Last modified: Sep 11, 2023 By Alexander Williams

Scrapy css() - Find By Class Selector

In this guide, we'll learn how to use Scrapy's css() method to find elements by class. Follow this guide if you haven't set up your Scrapy project yet.

What is css() method

In Scrapy, the css() method is used for parsing and selecting elements from HTML or XML documents based on CSS selectors.

Here is the syntax of css() method:

.css('your_css_selector')

.class_name: Replace 'class_name' with the specific class name you want to target.

How to find elements by class selector

In the following example, we'll use the css() method to find all the article titles on pytutorial.com home page.

This is the structure of the article's HTML:

<h2 class="post-title"><a href="/how-to-install-and-setup-scrapy">How to Install and Setup Scrapy</a></h2>

Now, by using the .post-title a css selector, let's  write a Scrapy spider that find and retrieve the titles of all the articles:

import scrapy

class MySpider(scrapy.Spider):
    name = 'myspider'  # Unique name for your spider
    start_urls = ['http://pytutorial.com']  # Starting URL for web scraping

    def parse(self, response):
        # Use CSS selector to select all elements with class "post-title" inside <a> tags
        articles = response.css('.post-title a')
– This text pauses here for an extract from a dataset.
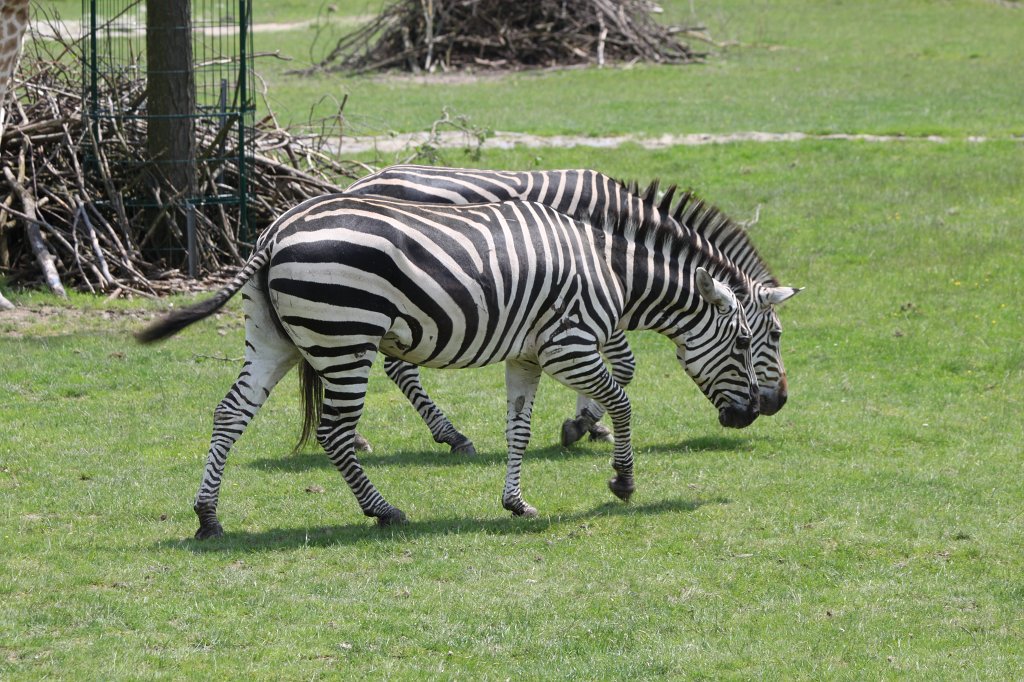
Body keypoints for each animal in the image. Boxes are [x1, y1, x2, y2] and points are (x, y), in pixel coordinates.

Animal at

        for article in articles:
            # Extract text from each selected <a> tag
            content_text = article.css('::text').get()
            
            # Print or yield the extracted data as needed
            yield {'title': content_text}  # Yield the extracted title

Now let's run our Scrapy crawl by using this command:

scrapy crawl myspider -O data.json

The result will be written in data.json:

[
{"title": "How to Install and Setup Scrapy"},
{"title": "How to Append Multiple Items to List in Python"},
{"title": "How to Use BeautifulSoup clear() Method"},
{"title": "Python: Add Variable to String & Print Using 4 Methods"},
{"title": "How to Use Beautifulsoup  select_one() Method"},
{"title": "How To Solve ModuleNotFoundError: No module named in Python"},
{"title": "Beautifulsoup Get All Links"},
{"title": "Beautifulsoup image alt Attribute"},
{"title": "How to Get href of Element using BeautifulSoup [Easily]"},
{"title": "Understand How to Use Beautifulsoup find_all() Function"}
]

As you can see, all of the article titles have been extracted.

Conclusion

Scrapy makes it easy to select and extract elements on a web page that have specific CSS classes. This allows you to retrieve the data you need efficiently.